# Defined universal gravitational constant

November 17, 2017

The three constants you give illustrate the arbitrariness of units. The magnetic constant

$$K_m = 10^{-7} {N\over A^2}$$

serves to define the Ampere. The definiton of the Ampere implied by this (defined) constant is that the force between two long wires carrying one Ampere of current at a separation of 1 meter is 10^{-7} Newtons per unit length. If you change this constant, you redefine the Ampere.

the other constant you mention is

$$K_e = 8.996 \times 10^9 {Nm^2\over C^2}$$

This is interesting, because if you just look at the number, forgetting the power of 10, it's the square of the speed of light. The reason for this is that electric and magnetic effects are related by relativity, and the ratio of $K_e$ and $K_m$ is the speed of light squared. Because we choose units where $K_m$ is a power of 10, the $K_e$ is then the same as the square of the speed of light.

Since the speed of light, like $K_m$, is defined, thereby setting the standard definition of the meter, the electric constant $K_e$ is also defined- it is $10^{-7}$ times the exact speed of light squared. If you vary it, you can only do so in conjunction with varying the definition of the speed of light, and therefore the meter.

The gravitational constant, in an ideal world, would define the unit of mass. But gravity is too weak to measure accurately enough, so we use a block of metal in a vault in Paris for now to define what a "Kilogram" is. This will probably change at some point. But "G" is also a constant that is philosophically incapable of varying, since it defines the system of units.

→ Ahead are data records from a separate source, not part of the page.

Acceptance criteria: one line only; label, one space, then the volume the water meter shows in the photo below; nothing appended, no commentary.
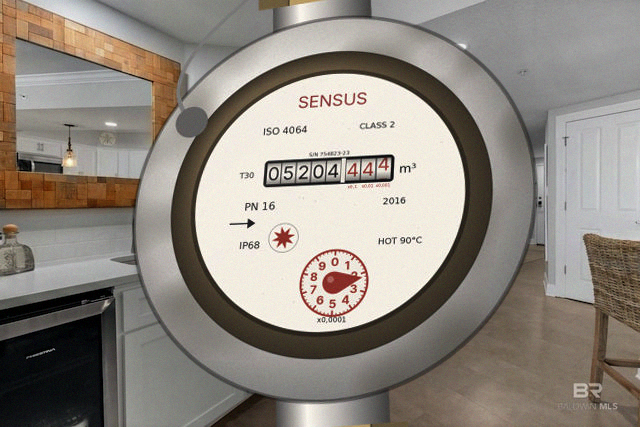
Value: 5204.4442 m³
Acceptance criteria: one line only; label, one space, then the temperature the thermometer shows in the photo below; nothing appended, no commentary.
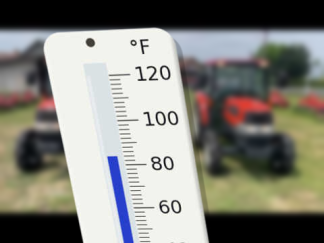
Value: 84 °F
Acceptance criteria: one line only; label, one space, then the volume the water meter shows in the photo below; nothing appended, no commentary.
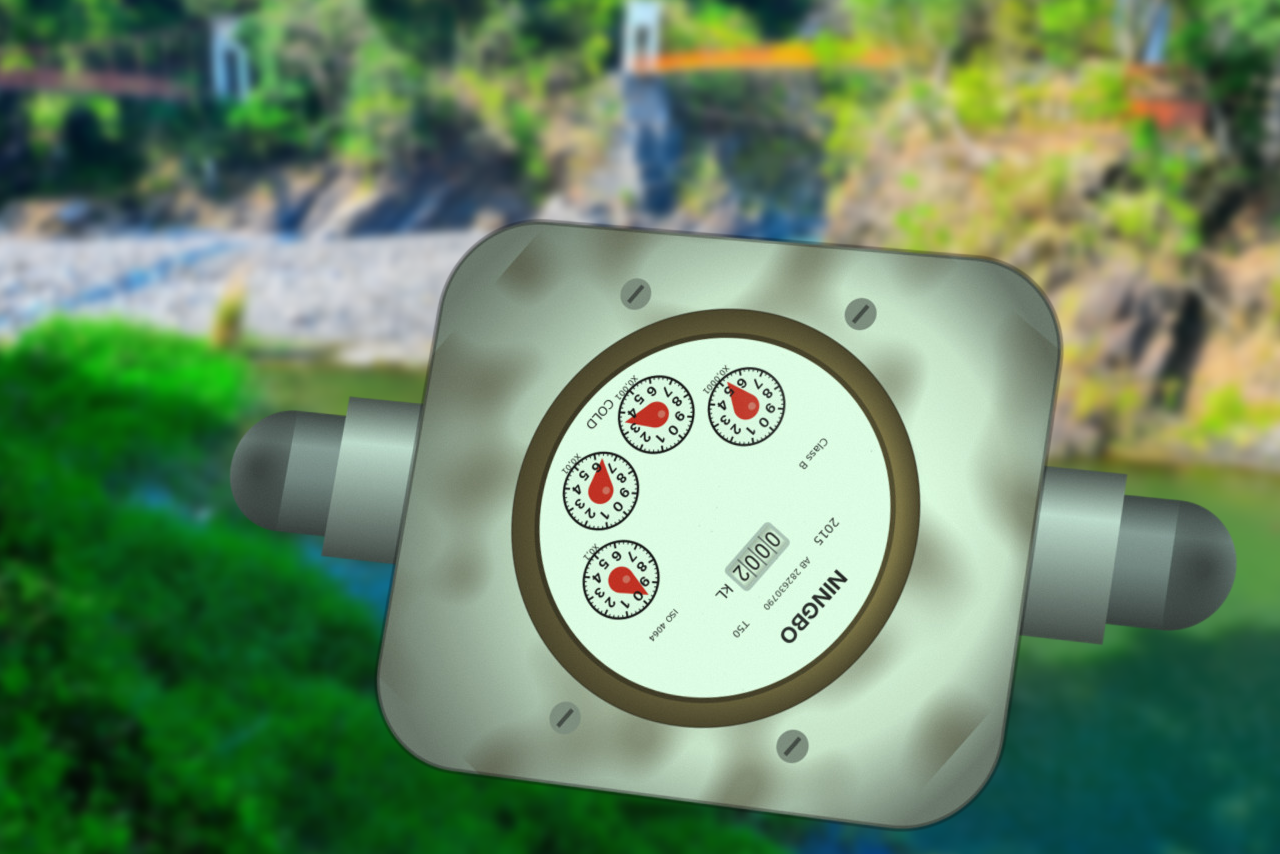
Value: 1.9635 kL
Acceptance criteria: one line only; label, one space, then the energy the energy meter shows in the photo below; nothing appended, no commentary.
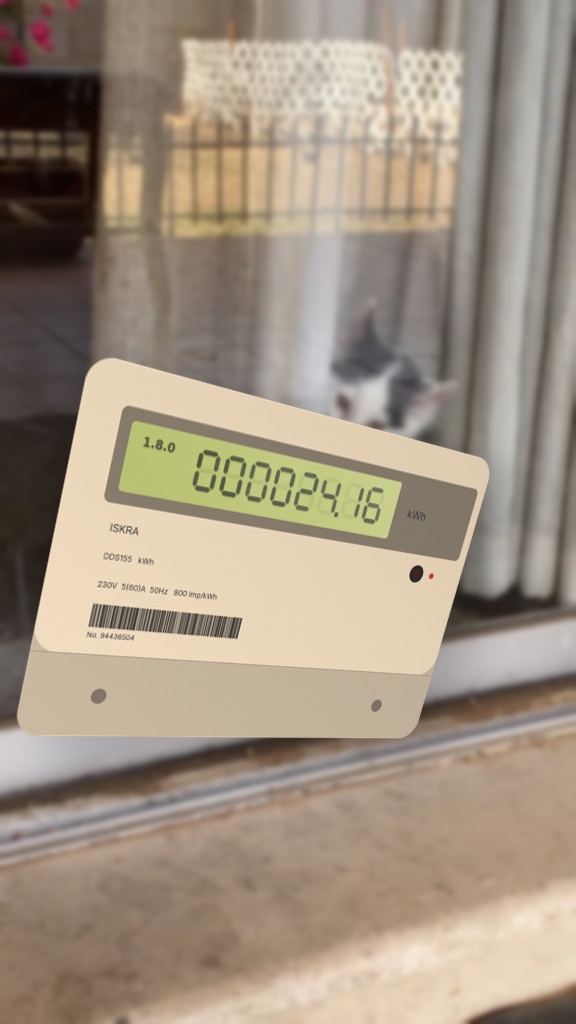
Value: 24.16 kWh
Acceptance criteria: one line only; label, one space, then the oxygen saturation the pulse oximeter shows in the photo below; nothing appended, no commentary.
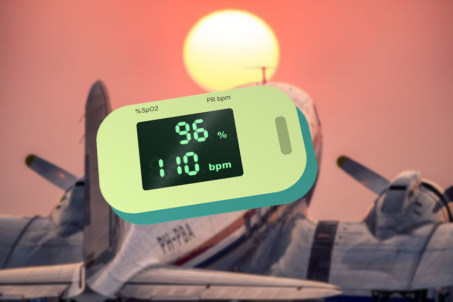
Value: 96 %
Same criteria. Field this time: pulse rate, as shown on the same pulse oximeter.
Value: 110 bpm
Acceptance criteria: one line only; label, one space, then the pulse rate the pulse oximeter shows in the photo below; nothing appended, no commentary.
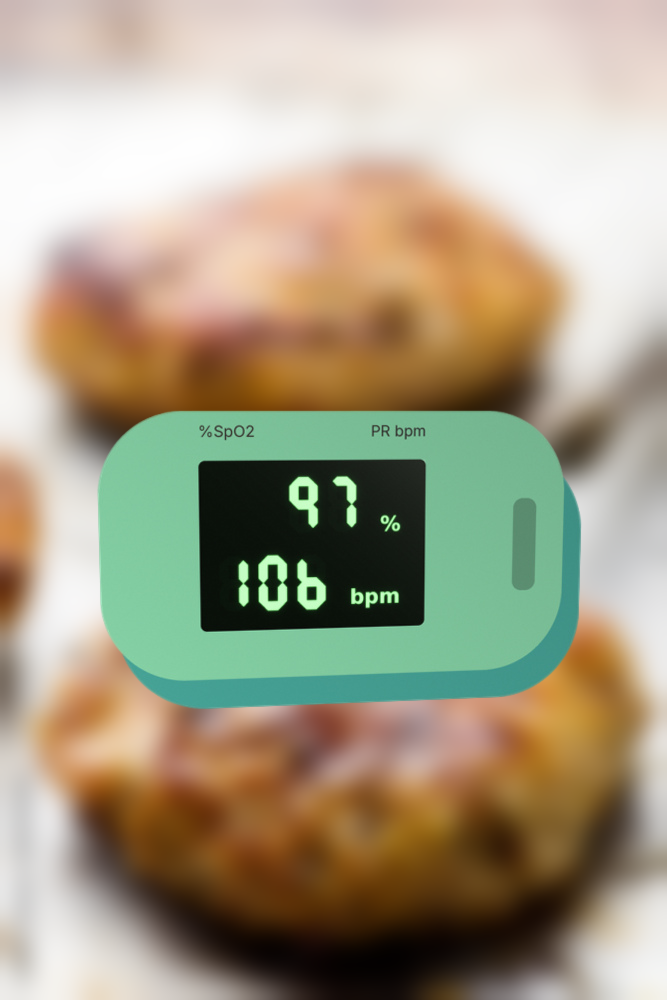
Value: 106 bpm
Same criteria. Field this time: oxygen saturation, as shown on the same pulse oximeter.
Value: 97 %
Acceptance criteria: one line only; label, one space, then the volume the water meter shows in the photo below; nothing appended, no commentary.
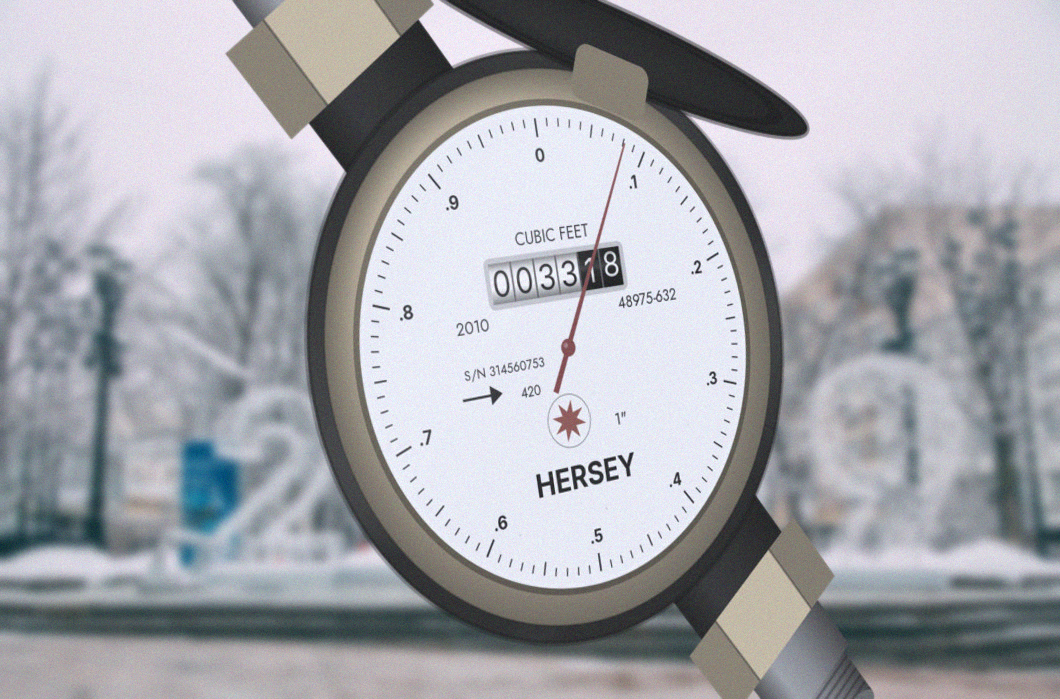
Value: 3318.08 ft³
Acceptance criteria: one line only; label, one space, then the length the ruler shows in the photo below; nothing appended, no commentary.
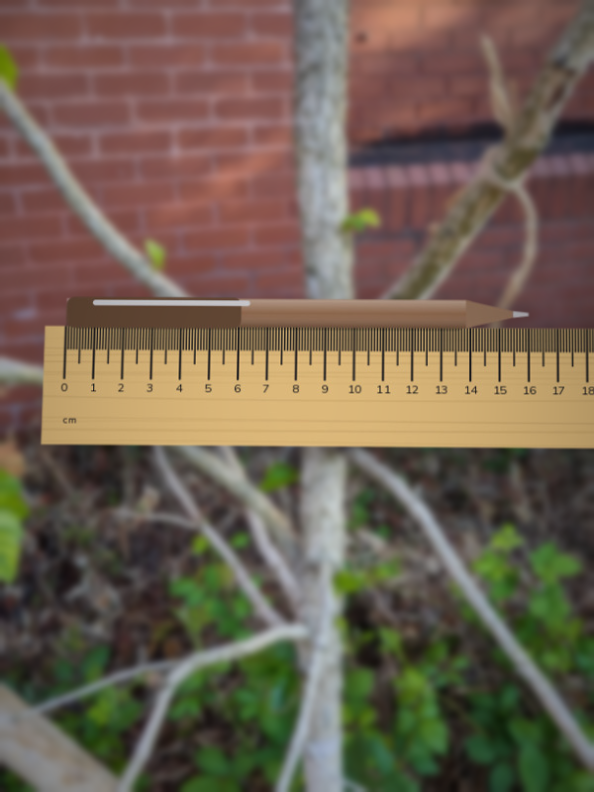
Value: 16 cm
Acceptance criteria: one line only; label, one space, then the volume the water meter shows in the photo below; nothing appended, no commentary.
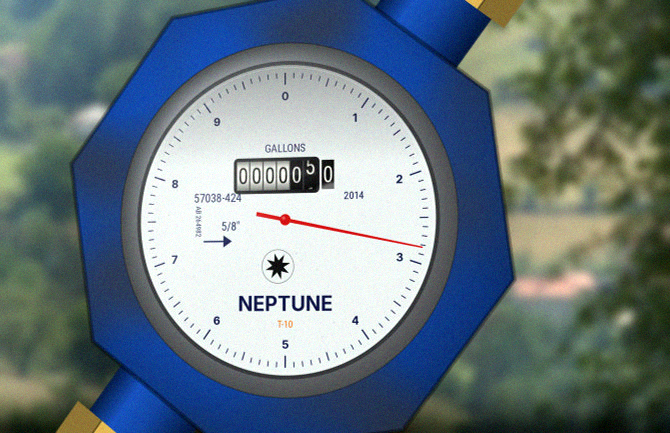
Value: 52.8 gal
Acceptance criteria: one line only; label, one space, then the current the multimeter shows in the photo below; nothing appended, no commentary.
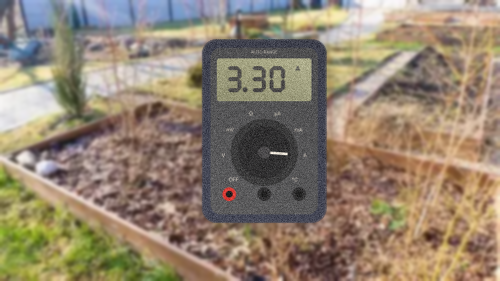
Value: 3.30 A
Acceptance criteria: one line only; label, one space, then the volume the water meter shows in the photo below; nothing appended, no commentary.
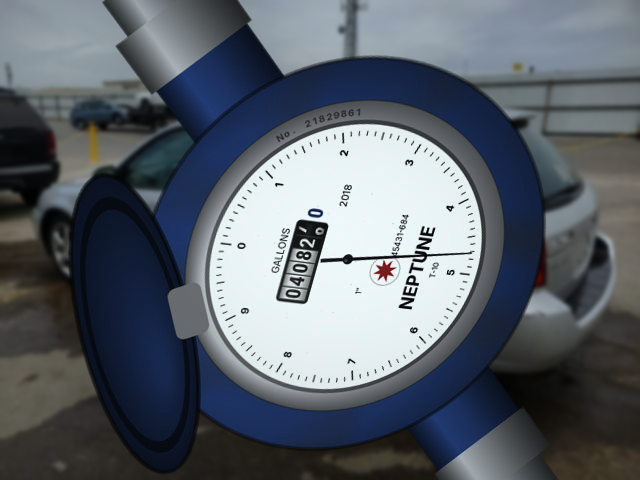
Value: 408274.7 gal
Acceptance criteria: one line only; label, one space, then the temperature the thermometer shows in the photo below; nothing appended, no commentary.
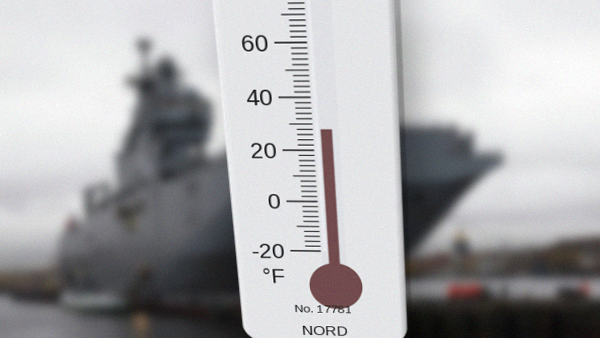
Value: 28 °F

If you want to ask a sensible question, you should ask them of quantities that don't depend on the units. In practice, you ignore $G, \hbar, c, k_b, K_m$ (your stuff, swapping out $K_e$ for c, plus Planck's constant and Boltzmann's constant). These you set to 1 in a reasonable system of units, and then all other quantities become dimensionless and meaningful, so you can ask about why they have the values that they do.